Cambiamo decisamente genere con i buonissimi hot dog biologici del Døp. Copenaghen è piena di carretti degli hot dog ma Døp serve prodotti fatti con la carne organica di Hanegal. Ottimo come snack o come pranzo. Due luoghi mi sono piaciuti nella zona del mattatoio, ideale per assicurarsi un pasto a prezzi contenuti: Fiskebaren, ottimo per il vino e il pesce e Paté Paté per il foie gras scottato con l’uovo fritto.

E infine il Noma, da due anni il migliore ristorante secondo la guida San Pellegrino 50 World’s Best Restaurants. Il cibo, l’atmosfera e la competenza sono stati persino al di sopra delle mie aspettative e qui ho mangiato uno dei migliori pasti del 2011. Mi è piaciuto così tanto che ho prenotato per dicembre!
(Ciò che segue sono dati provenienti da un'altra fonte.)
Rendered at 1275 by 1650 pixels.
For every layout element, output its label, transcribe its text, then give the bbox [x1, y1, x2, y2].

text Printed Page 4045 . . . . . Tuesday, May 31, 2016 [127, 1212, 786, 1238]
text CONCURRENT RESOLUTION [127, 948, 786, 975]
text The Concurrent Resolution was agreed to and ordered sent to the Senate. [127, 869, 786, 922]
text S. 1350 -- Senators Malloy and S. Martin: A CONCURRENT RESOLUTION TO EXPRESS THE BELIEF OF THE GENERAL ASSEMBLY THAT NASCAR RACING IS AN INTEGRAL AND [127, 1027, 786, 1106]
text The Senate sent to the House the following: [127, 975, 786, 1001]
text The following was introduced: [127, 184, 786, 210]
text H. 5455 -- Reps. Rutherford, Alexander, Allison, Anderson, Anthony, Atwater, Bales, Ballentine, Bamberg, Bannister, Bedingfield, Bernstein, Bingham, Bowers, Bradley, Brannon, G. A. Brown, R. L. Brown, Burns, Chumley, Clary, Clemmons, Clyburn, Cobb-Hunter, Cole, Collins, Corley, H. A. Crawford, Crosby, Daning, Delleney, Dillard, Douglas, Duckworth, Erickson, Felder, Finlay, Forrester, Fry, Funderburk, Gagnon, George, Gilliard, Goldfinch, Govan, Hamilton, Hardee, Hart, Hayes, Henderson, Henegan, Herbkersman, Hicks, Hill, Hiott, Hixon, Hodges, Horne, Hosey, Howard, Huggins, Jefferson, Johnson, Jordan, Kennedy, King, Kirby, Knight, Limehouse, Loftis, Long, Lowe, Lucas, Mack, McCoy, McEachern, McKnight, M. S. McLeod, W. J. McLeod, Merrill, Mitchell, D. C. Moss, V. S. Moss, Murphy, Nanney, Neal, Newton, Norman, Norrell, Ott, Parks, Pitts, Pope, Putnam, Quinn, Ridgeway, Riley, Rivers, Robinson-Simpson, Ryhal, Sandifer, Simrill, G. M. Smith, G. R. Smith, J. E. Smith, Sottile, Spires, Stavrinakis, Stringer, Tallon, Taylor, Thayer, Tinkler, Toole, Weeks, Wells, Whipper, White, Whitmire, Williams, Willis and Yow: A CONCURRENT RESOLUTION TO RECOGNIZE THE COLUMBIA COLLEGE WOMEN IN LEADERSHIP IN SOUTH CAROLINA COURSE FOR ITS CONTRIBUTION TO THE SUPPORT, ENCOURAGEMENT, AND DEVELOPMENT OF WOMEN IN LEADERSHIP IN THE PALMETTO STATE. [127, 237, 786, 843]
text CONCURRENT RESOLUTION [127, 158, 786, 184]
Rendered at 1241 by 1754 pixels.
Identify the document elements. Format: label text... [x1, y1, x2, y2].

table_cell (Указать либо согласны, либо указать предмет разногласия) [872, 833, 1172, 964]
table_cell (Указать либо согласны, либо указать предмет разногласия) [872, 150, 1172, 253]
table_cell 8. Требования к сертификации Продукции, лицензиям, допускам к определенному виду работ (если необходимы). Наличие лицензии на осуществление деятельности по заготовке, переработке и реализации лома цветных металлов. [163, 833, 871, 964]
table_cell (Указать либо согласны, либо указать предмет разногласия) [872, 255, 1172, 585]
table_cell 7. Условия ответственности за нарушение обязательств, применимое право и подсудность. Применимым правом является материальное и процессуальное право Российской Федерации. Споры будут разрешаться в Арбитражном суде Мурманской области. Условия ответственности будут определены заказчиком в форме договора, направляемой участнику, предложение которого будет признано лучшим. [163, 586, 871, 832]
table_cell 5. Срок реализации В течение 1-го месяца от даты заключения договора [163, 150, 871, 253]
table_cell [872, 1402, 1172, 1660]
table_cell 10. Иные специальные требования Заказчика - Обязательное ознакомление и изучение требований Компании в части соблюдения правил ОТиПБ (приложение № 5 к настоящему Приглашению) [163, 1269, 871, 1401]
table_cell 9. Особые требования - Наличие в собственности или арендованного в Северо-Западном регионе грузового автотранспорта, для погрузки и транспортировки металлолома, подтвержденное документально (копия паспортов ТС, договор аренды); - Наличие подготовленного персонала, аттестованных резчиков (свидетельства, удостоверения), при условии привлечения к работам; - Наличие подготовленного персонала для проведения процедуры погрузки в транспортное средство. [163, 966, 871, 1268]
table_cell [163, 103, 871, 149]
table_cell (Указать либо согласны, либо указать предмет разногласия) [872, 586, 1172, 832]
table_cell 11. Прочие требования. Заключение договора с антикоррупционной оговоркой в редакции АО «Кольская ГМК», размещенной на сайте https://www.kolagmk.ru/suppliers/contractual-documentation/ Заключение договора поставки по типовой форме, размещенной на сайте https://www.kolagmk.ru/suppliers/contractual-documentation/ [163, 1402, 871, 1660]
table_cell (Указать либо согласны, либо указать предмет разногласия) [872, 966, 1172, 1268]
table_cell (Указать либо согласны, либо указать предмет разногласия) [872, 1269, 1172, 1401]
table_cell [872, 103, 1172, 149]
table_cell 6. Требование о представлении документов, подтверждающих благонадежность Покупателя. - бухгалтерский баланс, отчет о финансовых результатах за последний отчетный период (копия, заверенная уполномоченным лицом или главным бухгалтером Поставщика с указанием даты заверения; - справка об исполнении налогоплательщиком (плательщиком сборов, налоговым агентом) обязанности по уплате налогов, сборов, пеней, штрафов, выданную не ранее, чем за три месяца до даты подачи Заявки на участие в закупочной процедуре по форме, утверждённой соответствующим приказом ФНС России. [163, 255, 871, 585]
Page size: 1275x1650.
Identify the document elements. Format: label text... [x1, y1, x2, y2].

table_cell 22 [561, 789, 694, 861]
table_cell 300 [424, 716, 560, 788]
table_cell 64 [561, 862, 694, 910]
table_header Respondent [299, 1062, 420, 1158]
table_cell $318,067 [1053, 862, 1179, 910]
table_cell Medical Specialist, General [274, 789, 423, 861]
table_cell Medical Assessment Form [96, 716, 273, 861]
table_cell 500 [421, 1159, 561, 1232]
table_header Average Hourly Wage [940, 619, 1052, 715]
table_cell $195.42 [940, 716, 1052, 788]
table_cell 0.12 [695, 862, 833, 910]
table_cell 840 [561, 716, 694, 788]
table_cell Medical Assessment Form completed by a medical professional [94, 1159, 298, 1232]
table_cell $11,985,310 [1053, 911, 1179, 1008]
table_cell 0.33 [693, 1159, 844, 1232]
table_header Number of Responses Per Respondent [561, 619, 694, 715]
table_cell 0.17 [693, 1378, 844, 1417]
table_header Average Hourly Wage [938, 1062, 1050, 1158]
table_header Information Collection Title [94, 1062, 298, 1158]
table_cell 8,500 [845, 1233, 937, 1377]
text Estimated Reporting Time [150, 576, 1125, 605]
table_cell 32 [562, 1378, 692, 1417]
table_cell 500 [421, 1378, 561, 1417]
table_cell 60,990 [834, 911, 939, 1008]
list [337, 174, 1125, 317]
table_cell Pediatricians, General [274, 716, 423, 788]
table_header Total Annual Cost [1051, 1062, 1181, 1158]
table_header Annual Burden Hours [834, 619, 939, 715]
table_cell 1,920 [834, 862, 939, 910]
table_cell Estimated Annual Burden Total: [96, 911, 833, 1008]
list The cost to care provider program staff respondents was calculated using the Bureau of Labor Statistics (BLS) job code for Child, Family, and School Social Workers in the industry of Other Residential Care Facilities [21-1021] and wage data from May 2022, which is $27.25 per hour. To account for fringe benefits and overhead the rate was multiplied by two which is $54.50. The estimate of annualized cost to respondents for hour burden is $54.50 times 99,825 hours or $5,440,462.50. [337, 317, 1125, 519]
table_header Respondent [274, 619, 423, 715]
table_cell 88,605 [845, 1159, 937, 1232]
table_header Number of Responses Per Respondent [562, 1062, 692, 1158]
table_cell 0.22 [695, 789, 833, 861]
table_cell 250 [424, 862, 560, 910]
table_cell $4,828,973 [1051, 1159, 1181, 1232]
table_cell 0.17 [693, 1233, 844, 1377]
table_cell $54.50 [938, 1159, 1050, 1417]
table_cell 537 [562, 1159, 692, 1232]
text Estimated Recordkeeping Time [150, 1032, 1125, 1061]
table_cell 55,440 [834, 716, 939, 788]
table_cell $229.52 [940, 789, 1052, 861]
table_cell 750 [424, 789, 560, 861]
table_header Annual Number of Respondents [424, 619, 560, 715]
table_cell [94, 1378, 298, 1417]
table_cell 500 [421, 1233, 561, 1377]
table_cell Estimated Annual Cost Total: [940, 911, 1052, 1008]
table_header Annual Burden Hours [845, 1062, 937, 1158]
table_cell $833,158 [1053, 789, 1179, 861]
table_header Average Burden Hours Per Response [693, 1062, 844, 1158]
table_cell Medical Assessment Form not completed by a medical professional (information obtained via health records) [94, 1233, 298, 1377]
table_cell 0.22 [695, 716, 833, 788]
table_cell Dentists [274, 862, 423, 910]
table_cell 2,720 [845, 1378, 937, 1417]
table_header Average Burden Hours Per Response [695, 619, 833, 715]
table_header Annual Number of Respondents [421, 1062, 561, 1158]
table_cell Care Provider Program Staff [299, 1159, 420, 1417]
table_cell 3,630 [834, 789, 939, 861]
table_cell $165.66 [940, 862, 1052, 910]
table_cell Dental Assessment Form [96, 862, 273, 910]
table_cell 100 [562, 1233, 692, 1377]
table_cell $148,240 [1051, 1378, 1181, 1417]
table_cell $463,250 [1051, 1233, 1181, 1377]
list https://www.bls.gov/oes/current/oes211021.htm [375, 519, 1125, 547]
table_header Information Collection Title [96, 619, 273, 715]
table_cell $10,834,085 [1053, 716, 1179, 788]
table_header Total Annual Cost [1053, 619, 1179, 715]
Meno convincenti le cene al Geist e al Grønbech & Churchill. Entrambi hanno aperto nel 2011 e, benchè abbia trovato qualche piatto molto buono, nell’insieme non mi sono sembrati al livello degli altri testati.

 

Un ringraziamento speciale va agli amici blogger di Caput Mundi Cibus e a Very Good Food. Senza i loro consigli sarei ripartita affamata!